My given name is often a last name, and my last name is often a given name. The only problems I’ve had over my lifetime consist of people who insist my last name is my first, and vice versa.

As a kid, I remember filling out a library card application three times; the librarian insisted that I had made an error in filling out the form (Last name first, followed by given name) I finally convinced her that I did know my name, and had filled out the form correctly.

My adult children were given names that can possibly be last names, but they do not have the degree of confusion over their names as I have. My wife has a first name that is never a last name so she has no sympathy for me and our children.

Hmm… did anyone ever name their child “Lastname Firstname Middlename”.

You can’t even copy… what , you must be playing games with me ! Get out of here and never come back !

In my own case:
First Name - Most often a first name, but not unheard of as a last
Middle Name - Uncommon spelling (but I think it may be the original spelling), my father’s first name, but only other user of that spelling I know of has it as a last name.
Last Name - much more common as a first name (unless prefixed with Mac or O’)

My mother’s maiden name is more common as a first name, and often mistaken, and she said she thought it would be a pleasant change when she married a man with a simple name - then she found out how many different spellings there were. (Supposedly over 100 if you count the Macs and the O’s) :smack:

In fact, the gentleman referred to above has a variant of my last name as his first.

My given name is sometimes a last name, and my last name is often a given name. Same for my brother. It’s not a problem for other people, but I do remember answering the phone in some confusion when I got a call from [Lastname, Brother]. For a moment I was – no this isn’t [Brother Lastname], shall I get him?

I sure hope Italians never adopt that practice, and here’s why. Like in Spanish, Italian given names and surnames do not overlap. I do a lot of translations from Italian and I have to be able to tell what is someone’s last name or first name so I can put given name first and surname last consistently.

But in Italy they do this crazy thing where they put their surname first, like in Hungary, China, or Japan. Unlike in those countries, Italians don’t use reverse order consistently. Maybe only about half the time, and that randomly. It isn’t uncommon to find a person’s name given in both orders at different places on the same document. This randomly scrambled madness works only because surnames don’t get used as given names, and vice versa.

Just met a Peyton. Girl.
Did we disinclude Latin-derived names? Andrea goes both, but in English I’ve seen only female. OP?

Rainer Maria Rilke. Leopold Paula Bloom (typo, presumably, on his birth certificate). Didn’t Winston Churchill have some feminine name? John Wayne also?

John Wayn’e given birth name was “Marion.”

A popular bandleader from the big band era used to be introduced to audiences as “Harry James, the man with two front names.”

I knew a man whose first name was Chancelor. He said when he entered college the president complained he was outranked by a freshman.
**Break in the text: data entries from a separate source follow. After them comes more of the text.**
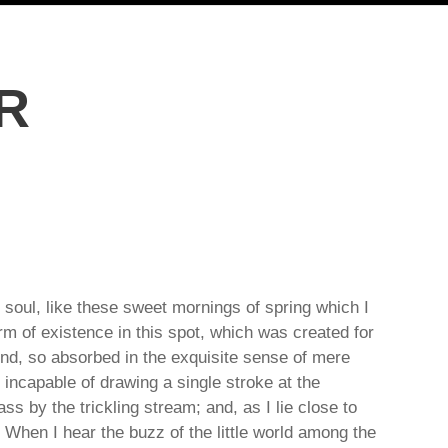
R
 soul, like these sweet mornings of spring which I
rm of existence in this spot, which was created for
iend, so absorbed in the exquisite sense of mere
e incapable of drawing a single stroke at the
s by the trickling stream; and, as I lie close to
When I hear the buzz of the little world among the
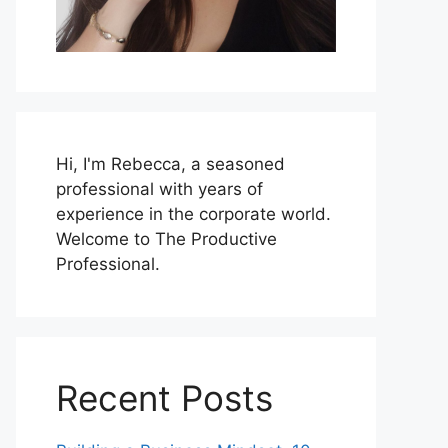
Hi, I'm Rebecca, a seasoned
professional with years of
experience in the corporate world.
Welcome to The Productive
Professional.
Recent Posts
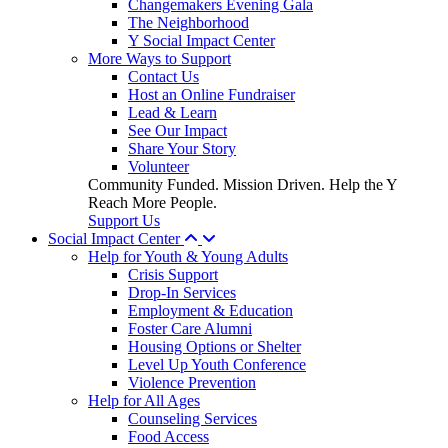
Changemakers Evening Gala
The Neighborhood
Y Social Impact Center
More Ways to Support
Contact Us
Host an Online Fundraiser
Lead & Learn
See Our Impact
Share Your Story
Volunteer
Community Funded. Mission Driven. Help the Y
Reach More People.
Support Us
Social Impact Center
Help for Youth & Young Adults
Crisis Support
Drop-In Services
Employment & Education
Foster Care Alumni
Housing Options or Shelter
Level Up Youth Conference
Violence Prevention
Help for All Ages
Counseling Services
Food Access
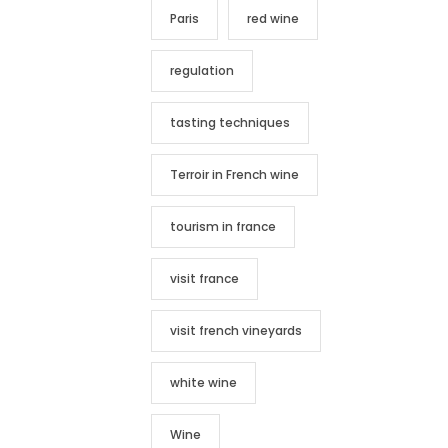
Paris
red wine
regulation
tasting techniques
Terroir in French wine
tourism in france
visit france
visit french vineyards
white wine
Wine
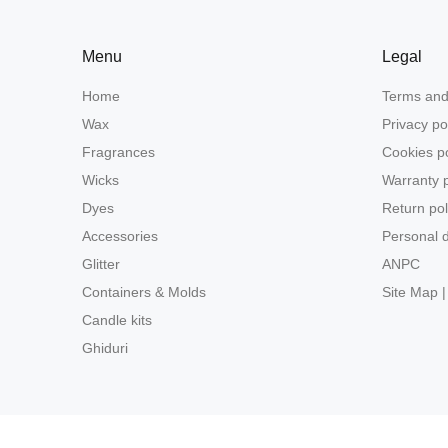
Menu
Legal
Home
Terms and
Wax
Privacy po
Fragrances
Cookies po
Wicks
Warranty p
Dyes
Return pol
Accessories
Personal d
Glitter
ANPC
Containers & Molds
Site Map |
Candle kits
Ghiduri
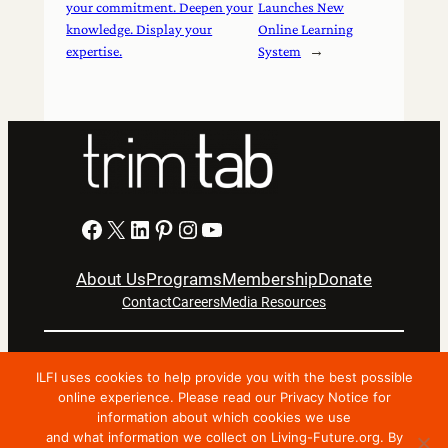
your commitment. Deepen your
Launches New
knowledge. Display your
Online Learning
expertise.
System
→
Facebook
X
LinkedIn
Pinterest
Instagram
YouTube
About Us
Programs
Membership
Donate
Contact
Careers
Media Resources
Privacy Notice
Terms Of Use
ILFI uses cookies to help provide you with the best possible
Copyright © 2024 International Living Future Institute. All
online experience. Please read our Privacy Notice for
information about which cookies we use
Rights Reserved.
and what information we collect on Living-Future.org. By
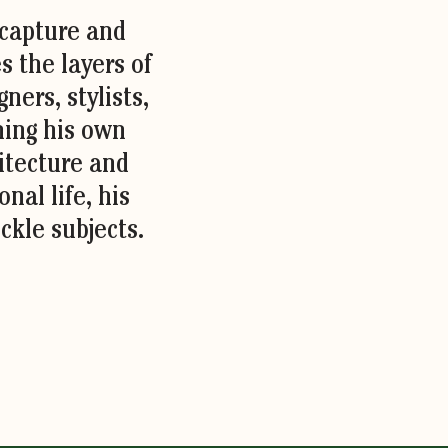
 capture and
s the layers of
ners, stylists,
ning his own
hitecture and
nal life, his
ckle subjects.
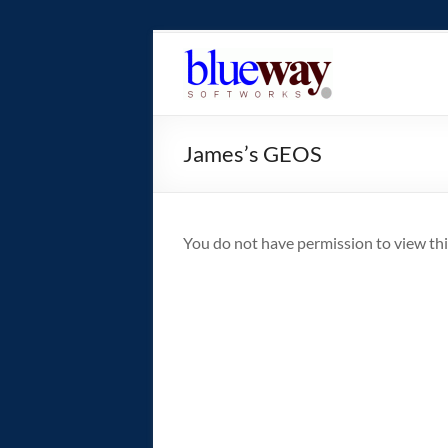
Skip
to
blueway.Softwor
content
The
new
James’s GEOS
home
of
the
GEOS
You do not have permission to view thi
operating
system!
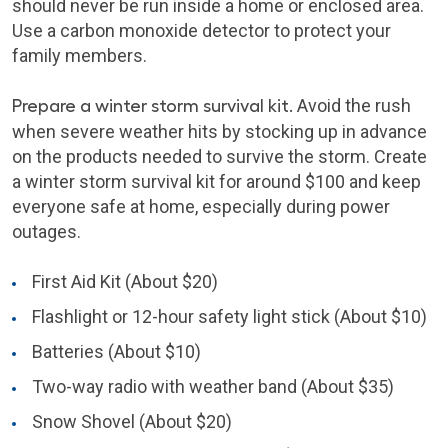
should never be run inside a home or enclosed area.
Use a carbon monoxide detector to protect your
family members.
Prepare a winter storm survival kit.
Avoid the rush
when severe weather hits by stocking up in advance
on the products needed to survive the storm. Create
a winter storm survival kit for around $100 and keep
everyone safe at home, especially during power
outages.
First Aid Kit (About $20)
Flashlight or 12-hour safety light stick (About $10)
Batteries (About $10)
Two-way radio with weather band (About $35)
Snow Shovel (About $20)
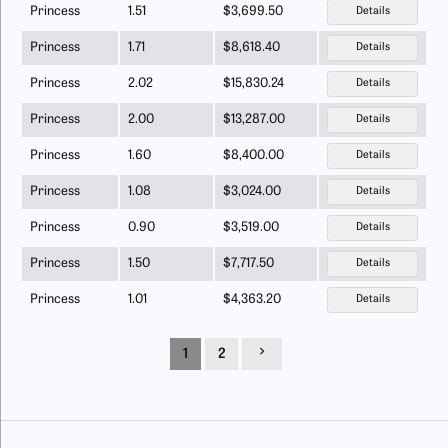
Princess
1.51
$3,699.50
Details
Princess
1.71
$8,618.40
Details
Princess
2.02
$15,830.24
Details
Princess
2.00
$13,287.00
Details
Princess
1.60
$8,400.00
Details
Princess
1.08
$3,024.00
Details
Princess
0.90
$3,519.00
Details
Princess
1.50
$7,717.50
Details
Princess
1.01
$4,363.20
Details
1
2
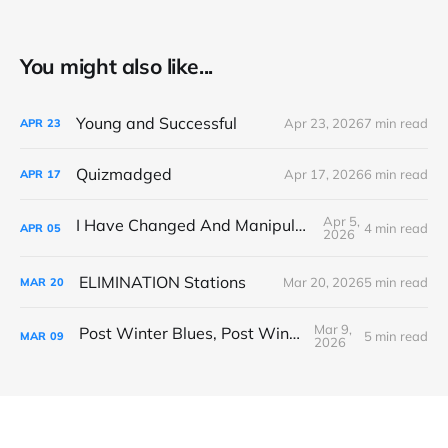
You might also like...
Young and Successful
Apr 23, 2026
7 min read
APR
23
Quizmadged
Apr 17, 2026
6 min read
APR
17
Apr 5,
I Have Changed And Manipulated Space
4 min read
APR
05
2026
ELIMINATION Stations
Mar 20, 2026
5 min read
MAR
20
Mar 9,
Post Winter Blues, Post Winter Bliss
5 min read
MAR
09
2026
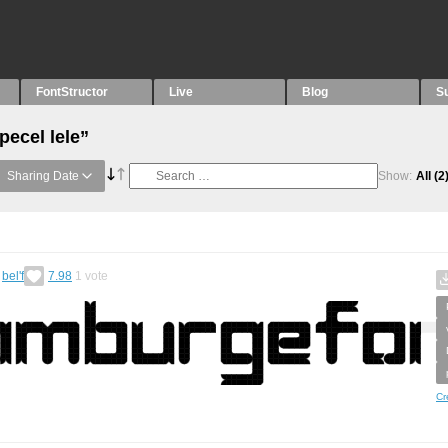
FontStructor
Live
Blog
S
pecel lele”
Sharing Date
Show:
All
(2
y
bel'f
7.98
1
vote
Cr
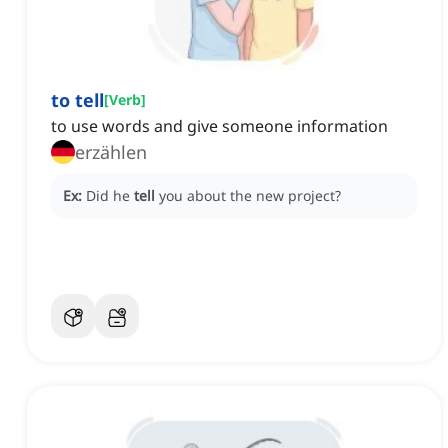
to tell
[
Verb
]
to use words and give someone information
erzählen
Ex:
Did he
tell
you about the new project?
Rarely, they do. I have seen Rosa, Palma, Roberto, Sabato, Tommasino, Massimino, and Ippolito as Italian surnames. It’s definitely unusual, though. All are examples from Campania in the 19th century, and yes, I’m sure that none are just the cases of having the order reversed (though the records I’m working with do occasionally randomly switch the order as you say).

None of those are a case of “last name used as first name”, though. “First name as a last name” happens in Spanish names as well (both with and without a San or Santa or a de). Often the last name version used to have that extra bit but lost it, either gradually or by government fiat (which may have been simply a matter of the guy at the civil registry writing the name whichever way he felt like using).